[INFORMATION]
■ ■ ■ ■

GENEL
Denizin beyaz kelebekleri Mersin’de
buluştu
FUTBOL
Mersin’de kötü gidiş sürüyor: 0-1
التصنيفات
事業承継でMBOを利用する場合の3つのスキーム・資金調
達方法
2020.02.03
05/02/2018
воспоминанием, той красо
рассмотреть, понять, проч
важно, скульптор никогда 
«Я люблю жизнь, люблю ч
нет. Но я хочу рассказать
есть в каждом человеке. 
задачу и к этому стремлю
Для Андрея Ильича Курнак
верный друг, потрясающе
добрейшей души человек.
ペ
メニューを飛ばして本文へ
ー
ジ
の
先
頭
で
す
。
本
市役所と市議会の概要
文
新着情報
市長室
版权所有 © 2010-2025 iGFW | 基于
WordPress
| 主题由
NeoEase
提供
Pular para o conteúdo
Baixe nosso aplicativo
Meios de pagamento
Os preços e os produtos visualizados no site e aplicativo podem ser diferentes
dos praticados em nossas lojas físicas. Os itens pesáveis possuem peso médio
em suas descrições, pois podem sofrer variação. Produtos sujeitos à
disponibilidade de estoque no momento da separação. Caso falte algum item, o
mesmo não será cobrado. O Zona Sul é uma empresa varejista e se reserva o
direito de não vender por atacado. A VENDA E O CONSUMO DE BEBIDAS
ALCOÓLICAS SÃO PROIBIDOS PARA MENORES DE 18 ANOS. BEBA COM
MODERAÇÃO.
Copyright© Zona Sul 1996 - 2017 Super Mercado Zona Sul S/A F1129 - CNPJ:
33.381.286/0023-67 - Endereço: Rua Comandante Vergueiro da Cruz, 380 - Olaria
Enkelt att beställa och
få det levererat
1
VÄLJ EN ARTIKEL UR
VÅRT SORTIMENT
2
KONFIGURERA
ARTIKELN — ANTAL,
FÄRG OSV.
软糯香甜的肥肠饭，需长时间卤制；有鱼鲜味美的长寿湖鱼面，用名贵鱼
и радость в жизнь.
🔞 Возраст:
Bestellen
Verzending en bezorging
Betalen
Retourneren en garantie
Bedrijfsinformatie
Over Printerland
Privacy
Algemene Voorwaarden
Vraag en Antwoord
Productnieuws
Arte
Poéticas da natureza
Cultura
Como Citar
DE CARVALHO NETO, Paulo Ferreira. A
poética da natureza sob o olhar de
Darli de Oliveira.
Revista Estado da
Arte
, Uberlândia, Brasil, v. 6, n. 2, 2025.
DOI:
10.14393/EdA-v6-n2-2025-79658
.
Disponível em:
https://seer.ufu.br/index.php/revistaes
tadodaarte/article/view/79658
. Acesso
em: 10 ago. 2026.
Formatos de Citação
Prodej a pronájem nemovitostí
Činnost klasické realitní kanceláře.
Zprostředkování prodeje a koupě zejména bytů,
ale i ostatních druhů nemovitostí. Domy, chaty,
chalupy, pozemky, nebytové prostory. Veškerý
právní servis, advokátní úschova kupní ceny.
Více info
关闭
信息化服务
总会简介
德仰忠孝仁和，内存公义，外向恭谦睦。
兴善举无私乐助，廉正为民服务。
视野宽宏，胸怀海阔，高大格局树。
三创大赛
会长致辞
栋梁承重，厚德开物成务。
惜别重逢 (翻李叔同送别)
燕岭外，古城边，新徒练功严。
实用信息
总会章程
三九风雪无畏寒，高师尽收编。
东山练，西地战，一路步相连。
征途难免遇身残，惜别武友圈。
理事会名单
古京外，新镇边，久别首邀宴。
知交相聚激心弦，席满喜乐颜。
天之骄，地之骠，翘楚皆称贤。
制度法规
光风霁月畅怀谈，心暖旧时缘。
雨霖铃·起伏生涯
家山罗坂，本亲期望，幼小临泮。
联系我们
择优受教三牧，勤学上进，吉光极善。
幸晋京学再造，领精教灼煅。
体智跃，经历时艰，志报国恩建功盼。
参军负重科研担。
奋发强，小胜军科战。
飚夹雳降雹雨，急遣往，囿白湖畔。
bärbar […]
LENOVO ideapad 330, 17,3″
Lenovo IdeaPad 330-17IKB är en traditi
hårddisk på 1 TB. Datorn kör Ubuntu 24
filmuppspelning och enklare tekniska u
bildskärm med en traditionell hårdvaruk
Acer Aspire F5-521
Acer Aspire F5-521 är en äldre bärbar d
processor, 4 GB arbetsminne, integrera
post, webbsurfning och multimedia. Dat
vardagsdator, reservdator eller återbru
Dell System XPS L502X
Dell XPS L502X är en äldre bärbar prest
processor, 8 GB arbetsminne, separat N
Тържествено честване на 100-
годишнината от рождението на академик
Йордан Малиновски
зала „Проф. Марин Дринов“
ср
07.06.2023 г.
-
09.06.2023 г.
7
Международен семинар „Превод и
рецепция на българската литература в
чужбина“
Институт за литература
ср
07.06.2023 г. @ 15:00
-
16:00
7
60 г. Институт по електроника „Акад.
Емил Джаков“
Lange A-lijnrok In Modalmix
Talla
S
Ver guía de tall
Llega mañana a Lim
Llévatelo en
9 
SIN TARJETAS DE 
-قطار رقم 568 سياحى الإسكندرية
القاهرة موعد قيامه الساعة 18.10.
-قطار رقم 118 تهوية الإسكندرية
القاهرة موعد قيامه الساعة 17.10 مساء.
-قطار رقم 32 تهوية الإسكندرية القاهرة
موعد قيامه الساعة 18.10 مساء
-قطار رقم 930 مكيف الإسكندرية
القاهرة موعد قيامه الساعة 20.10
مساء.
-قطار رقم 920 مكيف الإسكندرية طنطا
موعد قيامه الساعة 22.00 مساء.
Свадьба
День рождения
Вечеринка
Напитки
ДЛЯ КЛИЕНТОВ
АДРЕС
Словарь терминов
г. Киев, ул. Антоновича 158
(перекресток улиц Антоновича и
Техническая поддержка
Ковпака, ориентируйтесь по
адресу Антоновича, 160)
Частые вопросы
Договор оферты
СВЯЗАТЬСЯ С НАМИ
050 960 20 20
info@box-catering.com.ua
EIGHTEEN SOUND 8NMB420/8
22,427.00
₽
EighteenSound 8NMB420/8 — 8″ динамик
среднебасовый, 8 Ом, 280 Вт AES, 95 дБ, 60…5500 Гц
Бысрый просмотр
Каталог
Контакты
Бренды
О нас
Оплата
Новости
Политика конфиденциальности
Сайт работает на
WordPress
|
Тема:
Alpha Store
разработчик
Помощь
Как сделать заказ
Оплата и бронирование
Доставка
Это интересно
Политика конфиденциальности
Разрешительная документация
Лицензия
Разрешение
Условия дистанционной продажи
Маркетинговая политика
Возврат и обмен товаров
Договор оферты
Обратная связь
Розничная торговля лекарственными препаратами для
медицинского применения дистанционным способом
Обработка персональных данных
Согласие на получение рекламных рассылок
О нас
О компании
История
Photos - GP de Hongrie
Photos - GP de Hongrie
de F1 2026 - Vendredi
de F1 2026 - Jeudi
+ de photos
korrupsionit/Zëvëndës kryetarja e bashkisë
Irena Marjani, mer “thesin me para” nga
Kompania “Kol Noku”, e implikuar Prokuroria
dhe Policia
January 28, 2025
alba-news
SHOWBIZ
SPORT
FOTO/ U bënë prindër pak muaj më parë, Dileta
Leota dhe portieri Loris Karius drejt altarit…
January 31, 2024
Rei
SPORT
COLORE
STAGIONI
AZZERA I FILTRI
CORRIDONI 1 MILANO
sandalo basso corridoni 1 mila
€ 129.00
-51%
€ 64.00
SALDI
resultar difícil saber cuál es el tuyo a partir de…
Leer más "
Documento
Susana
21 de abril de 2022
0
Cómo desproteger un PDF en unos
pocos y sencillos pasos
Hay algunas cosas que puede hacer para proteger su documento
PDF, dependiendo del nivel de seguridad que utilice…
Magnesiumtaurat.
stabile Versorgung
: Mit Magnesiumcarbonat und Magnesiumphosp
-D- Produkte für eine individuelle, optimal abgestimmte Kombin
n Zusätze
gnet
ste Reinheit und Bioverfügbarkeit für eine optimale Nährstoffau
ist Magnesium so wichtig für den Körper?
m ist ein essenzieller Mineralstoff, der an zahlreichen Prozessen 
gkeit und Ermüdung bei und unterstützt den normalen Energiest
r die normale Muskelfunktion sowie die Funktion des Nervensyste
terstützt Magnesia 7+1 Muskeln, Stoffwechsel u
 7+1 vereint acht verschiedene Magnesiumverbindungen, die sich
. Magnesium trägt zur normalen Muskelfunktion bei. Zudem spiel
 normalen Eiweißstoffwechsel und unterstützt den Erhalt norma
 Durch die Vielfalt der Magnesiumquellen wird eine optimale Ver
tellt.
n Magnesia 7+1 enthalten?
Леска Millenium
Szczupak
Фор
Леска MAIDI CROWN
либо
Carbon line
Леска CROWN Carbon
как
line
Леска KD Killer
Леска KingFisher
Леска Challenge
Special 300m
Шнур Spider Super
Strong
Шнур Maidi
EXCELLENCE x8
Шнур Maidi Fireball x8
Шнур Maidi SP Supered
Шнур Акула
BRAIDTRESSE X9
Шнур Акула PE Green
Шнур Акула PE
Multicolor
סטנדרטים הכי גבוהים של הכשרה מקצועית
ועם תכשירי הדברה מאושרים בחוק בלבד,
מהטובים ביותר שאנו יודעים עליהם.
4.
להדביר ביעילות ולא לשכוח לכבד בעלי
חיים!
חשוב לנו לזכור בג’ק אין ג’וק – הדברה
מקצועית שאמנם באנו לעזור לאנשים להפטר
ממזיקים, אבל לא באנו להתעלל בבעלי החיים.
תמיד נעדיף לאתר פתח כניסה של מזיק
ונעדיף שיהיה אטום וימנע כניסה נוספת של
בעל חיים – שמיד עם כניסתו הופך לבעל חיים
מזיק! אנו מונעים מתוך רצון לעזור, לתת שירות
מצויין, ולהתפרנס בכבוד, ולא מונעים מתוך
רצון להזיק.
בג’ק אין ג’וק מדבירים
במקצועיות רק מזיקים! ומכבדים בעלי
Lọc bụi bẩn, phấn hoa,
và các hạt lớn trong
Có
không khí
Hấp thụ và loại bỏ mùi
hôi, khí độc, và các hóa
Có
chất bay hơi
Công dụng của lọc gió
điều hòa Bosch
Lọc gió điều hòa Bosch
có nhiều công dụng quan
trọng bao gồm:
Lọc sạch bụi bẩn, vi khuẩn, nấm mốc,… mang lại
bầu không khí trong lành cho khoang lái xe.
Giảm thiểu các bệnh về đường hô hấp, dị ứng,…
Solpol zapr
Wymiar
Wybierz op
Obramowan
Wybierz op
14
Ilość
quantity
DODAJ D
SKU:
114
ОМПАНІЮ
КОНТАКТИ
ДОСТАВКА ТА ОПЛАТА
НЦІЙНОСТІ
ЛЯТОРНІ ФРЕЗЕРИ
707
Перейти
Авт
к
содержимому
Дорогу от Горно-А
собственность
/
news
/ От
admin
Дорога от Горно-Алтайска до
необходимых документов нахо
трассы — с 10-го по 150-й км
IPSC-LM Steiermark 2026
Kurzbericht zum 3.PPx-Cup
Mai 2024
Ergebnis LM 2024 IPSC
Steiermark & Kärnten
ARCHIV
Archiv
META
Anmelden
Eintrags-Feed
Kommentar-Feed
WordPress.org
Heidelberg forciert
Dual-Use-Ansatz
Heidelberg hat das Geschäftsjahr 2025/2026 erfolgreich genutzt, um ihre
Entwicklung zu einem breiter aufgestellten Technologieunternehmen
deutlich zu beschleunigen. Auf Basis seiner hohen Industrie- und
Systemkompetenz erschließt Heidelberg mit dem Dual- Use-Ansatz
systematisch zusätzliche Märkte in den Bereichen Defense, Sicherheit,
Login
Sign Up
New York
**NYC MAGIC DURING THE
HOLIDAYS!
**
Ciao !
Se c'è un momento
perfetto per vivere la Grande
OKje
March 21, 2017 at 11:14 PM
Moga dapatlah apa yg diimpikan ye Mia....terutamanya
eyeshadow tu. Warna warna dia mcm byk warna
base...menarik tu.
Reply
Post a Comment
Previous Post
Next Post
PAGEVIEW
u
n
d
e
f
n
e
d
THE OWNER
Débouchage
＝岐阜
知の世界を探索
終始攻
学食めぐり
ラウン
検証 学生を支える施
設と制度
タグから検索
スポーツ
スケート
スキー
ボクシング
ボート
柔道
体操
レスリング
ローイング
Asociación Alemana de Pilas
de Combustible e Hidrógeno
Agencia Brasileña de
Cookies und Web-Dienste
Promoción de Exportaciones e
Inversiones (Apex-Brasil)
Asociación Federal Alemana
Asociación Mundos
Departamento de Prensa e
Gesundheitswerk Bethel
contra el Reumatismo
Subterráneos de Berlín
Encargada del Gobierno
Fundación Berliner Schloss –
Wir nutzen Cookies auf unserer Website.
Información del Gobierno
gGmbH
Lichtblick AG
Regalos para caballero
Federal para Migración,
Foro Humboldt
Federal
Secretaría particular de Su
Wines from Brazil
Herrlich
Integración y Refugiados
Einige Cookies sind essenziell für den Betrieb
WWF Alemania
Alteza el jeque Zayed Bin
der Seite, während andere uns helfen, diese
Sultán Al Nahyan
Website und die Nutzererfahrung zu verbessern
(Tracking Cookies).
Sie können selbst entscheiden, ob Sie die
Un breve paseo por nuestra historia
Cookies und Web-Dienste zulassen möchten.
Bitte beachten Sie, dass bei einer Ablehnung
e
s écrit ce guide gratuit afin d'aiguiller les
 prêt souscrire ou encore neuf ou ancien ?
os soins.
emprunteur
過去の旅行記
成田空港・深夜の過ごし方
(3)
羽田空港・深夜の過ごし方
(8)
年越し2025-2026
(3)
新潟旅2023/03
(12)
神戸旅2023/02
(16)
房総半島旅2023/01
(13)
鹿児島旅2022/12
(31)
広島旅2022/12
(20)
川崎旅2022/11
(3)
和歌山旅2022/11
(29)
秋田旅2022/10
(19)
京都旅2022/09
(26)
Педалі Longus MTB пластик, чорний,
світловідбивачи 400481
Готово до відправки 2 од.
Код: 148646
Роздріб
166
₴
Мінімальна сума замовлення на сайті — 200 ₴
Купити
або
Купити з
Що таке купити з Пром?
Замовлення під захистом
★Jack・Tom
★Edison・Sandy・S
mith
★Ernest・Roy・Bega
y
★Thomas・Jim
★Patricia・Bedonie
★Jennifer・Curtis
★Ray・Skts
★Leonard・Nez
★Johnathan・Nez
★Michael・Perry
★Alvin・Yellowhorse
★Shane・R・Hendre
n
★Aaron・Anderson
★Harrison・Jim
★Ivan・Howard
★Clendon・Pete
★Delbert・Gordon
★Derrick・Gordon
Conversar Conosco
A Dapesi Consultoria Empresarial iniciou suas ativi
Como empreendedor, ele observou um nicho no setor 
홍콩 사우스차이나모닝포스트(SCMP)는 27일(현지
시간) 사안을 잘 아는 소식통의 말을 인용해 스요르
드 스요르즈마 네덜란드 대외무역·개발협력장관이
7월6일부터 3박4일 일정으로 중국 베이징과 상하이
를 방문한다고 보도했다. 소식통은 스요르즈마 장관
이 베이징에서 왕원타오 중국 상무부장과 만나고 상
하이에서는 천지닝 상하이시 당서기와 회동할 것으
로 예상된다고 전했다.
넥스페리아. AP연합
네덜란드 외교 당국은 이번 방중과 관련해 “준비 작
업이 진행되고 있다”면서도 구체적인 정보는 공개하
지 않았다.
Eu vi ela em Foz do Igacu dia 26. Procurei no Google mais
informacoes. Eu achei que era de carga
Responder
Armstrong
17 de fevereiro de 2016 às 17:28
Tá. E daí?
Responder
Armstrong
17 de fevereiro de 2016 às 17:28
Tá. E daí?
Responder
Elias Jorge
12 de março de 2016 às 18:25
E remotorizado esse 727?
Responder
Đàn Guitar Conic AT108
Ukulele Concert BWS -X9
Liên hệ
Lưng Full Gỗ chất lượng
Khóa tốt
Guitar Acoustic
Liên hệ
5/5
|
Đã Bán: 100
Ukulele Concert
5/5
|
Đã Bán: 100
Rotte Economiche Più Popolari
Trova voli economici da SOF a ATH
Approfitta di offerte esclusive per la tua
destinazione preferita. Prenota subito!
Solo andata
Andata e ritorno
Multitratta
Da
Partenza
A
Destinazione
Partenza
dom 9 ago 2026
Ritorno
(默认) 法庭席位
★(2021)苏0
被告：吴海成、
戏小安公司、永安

■ ■ ■ ■

[WHAT TO PRODUCE] Pull out every line from the very beginning of the entries through the line containing "задачу и к этому стремлю", and reproduce them word for word.

[RESULT FOR THIS TASK]
GENEL
Denizin beyaz kelebekleri Mersin’de
buluştu
FUTBOL
Mersin’de kötü gidiş sürüyor: 0-1
التصنيفات
事業承継でMBOを利用する場合の3つのスキーム・資金調
達方法
2020.02.03
05/02/2018
воспоминанием, той красо
рассмотреть, понять, проч
важно, скульптор никогда 
«Я люблю жизнь, люблю ч
нет. Но я хочу рассказать
есть в каждом человеке. 
задачу и к этому стремлю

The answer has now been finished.